START THE DATA
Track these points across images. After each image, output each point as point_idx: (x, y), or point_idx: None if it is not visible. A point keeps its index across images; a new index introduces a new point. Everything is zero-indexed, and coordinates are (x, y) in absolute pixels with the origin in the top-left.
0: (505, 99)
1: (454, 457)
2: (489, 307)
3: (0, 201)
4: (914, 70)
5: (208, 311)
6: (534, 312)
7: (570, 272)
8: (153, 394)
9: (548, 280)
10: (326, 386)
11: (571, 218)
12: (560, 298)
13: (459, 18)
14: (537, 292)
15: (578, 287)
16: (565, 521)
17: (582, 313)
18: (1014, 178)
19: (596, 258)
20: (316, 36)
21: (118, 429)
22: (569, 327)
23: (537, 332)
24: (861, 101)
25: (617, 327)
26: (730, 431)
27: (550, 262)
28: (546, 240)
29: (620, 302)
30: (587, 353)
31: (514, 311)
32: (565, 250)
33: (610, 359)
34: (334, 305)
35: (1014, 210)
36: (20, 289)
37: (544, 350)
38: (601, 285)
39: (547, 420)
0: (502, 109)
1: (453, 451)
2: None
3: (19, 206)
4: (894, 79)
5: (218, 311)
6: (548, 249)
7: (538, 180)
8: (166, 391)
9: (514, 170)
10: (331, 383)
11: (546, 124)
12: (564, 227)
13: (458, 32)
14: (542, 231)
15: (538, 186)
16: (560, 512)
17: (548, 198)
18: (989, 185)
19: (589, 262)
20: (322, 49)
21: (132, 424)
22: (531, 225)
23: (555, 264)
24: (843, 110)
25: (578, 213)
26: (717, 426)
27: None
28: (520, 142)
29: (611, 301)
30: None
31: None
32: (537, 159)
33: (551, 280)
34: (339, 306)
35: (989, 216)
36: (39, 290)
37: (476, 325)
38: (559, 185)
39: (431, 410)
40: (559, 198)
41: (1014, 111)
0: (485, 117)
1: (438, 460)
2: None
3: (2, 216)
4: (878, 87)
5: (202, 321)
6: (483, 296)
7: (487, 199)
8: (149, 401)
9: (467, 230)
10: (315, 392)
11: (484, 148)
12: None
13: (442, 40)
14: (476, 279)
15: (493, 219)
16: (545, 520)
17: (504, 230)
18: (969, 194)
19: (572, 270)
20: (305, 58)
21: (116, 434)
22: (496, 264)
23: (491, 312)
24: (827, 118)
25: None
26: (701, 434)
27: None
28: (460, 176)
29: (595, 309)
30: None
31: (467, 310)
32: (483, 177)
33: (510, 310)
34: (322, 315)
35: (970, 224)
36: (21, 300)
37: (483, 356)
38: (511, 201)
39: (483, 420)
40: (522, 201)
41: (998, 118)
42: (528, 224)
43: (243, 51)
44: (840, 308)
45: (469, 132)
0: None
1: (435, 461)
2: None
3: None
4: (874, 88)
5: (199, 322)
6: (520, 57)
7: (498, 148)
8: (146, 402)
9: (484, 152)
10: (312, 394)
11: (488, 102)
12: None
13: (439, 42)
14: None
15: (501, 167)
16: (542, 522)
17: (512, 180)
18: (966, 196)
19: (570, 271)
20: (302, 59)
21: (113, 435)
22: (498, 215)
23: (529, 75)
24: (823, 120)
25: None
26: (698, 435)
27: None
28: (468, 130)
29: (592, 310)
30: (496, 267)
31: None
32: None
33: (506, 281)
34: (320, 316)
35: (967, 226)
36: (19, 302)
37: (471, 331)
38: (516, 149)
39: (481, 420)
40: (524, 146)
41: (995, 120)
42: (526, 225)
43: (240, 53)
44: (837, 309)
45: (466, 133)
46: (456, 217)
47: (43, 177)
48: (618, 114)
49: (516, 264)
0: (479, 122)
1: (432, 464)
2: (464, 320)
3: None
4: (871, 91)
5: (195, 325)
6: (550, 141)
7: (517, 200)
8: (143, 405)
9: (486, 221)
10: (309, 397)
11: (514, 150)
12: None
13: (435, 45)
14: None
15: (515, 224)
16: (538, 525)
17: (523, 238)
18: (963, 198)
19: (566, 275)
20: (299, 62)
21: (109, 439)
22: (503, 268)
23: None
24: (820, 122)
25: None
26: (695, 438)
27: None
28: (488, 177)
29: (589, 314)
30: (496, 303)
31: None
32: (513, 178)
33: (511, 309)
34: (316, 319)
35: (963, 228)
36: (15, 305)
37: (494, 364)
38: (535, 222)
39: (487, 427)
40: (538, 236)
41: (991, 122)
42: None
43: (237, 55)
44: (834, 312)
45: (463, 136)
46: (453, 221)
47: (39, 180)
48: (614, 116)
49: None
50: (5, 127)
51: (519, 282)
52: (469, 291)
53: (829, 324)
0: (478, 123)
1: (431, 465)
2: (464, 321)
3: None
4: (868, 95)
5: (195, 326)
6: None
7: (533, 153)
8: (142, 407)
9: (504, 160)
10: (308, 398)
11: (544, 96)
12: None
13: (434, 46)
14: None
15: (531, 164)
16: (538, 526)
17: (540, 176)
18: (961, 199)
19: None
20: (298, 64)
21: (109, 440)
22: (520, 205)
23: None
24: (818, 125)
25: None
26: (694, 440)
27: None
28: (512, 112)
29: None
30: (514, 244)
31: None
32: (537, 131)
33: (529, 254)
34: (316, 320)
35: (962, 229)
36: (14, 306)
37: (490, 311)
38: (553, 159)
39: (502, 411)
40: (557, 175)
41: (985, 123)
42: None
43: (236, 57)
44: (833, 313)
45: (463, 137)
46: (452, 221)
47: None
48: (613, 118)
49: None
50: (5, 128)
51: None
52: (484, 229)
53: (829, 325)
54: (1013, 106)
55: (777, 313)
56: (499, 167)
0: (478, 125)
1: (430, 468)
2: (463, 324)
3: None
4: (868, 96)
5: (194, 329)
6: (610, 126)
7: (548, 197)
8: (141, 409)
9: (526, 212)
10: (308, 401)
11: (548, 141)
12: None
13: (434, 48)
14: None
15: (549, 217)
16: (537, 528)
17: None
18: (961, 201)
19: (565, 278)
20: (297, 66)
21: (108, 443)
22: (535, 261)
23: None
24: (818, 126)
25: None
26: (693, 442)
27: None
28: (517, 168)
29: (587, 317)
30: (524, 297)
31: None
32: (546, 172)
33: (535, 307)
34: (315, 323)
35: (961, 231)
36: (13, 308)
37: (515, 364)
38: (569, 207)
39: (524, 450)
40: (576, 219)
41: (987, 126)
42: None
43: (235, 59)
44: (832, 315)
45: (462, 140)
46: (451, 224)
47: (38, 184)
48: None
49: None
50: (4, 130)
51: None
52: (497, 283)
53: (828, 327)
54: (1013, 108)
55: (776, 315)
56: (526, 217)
END THE DATA
START THE DATA
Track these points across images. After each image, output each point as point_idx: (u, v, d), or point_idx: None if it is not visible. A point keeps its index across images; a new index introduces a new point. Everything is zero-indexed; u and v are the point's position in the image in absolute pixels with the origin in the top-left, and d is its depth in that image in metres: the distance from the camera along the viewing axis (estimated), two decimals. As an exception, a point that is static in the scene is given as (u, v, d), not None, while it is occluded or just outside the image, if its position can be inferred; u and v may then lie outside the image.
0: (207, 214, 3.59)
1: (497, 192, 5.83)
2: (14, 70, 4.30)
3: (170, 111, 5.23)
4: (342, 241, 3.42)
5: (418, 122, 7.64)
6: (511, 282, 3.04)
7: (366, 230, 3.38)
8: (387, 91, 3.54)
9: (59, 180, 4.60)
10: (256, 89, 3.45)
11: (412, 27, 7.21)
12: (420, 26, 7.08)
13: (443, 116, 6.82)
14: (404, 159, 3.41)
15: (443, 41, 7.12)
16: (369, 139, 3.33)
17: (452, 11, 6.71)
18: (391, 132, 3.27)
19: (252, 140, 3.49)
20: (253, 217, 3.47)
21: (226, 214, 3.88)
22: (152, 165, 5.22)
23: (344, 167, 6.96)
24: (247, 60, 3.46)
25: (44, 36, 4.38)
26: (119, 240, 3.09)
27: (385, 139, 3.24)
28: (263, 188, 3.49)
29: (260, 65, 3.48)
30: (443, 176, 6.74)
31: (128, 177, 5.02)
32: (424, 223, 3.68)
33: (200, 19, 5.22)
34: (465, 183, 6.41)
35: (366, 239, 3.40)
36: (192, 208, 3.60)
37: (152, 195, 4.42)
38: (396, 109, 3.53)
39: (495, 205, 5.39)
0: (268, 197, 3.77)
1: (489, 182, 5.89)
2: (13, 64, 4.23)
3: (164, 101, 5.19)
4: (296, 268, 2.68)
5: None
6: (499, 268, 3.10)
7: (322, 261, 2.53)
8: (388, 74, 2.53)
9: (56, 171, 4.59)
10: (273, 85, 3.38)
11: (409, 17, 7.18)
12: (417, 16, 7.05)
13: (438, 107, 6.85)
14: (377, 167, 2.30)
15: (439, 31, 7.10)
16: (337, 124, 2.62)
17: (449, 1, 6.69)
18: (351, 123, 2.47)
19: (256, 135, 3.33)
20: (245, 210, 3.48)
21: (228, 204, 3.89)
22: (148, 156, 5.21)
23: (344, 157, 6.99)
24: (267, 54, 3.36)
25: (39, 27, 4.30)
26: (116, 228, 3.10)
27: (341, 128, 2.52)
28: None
END THE DATA
START THE DATA
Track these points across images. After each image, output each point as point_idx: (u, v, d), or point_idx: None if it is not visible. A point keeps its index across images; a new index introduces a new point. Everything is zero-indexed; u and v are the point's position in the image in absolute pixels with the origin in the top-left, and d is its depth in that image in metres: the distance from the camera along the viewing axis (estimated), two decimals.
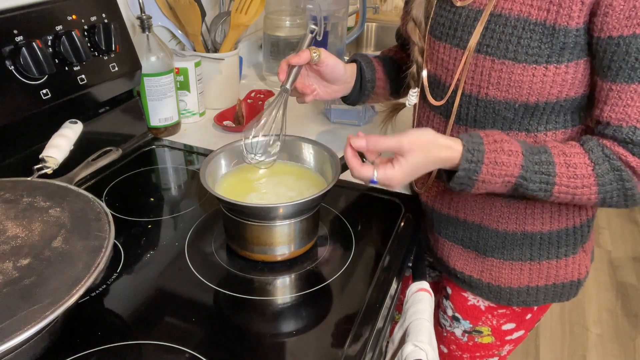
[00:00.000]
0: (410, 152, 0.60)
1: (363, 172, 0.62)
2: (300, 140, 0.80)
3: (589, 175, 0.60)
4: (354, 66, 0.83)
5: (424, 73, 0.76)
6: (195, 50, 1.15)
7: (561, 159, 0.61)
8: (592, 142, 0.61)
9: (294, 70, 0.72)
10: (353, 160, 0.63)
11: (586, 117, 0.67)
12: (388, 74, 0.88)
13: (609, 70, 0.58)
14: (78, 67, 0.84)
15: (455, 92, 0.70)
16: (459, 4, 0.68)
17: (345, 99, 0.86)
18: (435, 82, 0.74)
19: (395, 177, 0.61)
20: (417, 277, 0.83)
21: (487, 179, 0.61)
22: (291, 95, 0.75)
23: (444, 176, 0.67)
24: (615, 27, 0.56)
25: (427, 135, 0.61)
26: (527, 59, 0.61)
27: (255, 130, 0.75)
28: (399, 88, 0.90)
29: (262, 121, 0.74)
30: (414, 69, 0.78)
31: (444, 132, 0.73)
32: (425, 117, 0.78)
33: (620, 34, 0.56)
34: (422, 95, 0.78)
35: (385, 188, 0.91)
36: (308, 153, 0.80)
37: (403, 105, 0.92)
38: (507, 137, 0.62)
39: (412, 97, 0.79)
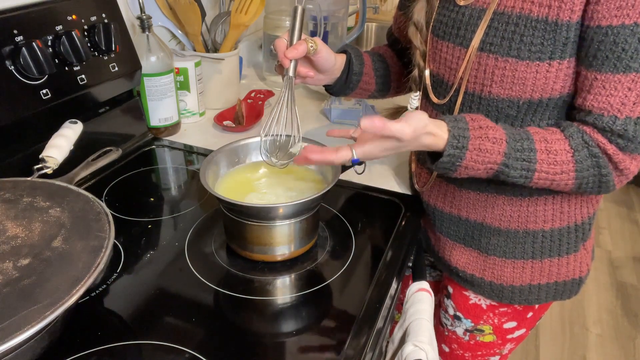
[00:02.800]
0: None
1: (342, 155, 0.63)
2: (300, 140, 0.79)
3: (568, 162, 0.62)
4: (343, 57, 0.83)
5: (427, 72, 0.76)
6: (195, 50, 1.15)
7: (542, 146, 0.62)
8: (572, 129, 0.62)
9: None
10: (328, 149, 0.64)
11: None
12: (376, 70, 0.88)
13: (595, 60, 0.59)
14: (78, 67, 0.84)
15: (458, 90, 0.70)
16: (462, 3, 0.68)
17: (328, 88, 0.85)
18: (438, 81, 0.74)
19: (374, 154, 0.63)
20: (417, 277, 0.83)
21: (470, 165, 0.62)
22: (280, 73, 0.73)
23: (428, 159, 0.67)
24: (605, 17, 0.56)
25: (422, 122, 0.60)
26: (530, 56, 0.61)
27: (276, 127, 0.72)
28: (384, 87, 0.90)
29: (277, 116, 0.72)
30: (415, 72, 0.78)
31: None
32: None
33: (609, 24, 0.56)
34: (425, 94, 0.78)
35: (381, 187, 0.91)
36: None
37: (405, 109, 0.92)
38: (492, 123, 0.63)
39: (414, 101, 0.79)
END THE DATA
**ABOUT THIS EXERCISE**:
Output, from the data above, the lines from the line with "in the top-left." to the line with "40: (559, 198)" exactly as they stand, both ends included and nothing else.

**OUTPUT**:
Track these points across images. After each image, output each point as point_idx: (x, y), or point_idx: None if it is not visible. A point keeps its index across images; a new index introduces a new point. Everything is zero-indexed, and coordinates are (x, y) in absolute pixels with the origin in the top-left.
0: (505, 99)
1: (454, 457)
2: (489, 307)
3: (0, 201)
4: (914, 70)
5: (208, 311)
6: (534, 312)
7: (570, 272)
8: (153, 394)
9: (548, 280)
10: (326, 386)
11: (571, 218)
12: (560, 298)
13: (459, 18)
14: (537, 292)
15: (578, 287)
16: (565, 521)
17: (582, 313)
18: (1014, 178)
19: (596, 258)
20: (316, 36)
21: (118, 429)
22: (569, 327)
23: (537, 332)
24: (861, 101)
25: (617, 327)
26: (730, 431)
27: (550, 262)
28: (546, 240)
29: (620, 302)
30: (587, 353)
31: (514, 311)
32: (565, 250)
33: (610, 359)
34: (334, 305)
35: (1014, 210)
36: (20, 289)
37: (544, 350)
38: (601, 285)
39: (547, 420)
0: (502, 109)
1: (453, 451)
2: None
3: (19, 206)
4: (894, 79)
5: (218, 311)
6: (548, 249)
7: (538, 180)
8: (166, 391)
9: (514, 170)
10: (331, 383)
11: (546, 124)
12: (564, 227)
13: (458, 32)
14: (542, 231)
15: (538, 186)
16: (560, 512)
17: (548, 198)
18: (989, 185)
19: (589, 262)
20: (322, 49)
21: (132, 424)
22: (531, 225)
23: (555, 264)
24: (843, 110)
25: (578, 213)
26: (717, 426)
27: None
28: (520, 142)
29: (611, 301)
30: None
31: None
32: (537, 159)
33: (551, 280)
34: (339, 306)
35: (989, 216)
36: (39, 290)
37: (476, 325)
38: (559, 185)
39: (431, 410)
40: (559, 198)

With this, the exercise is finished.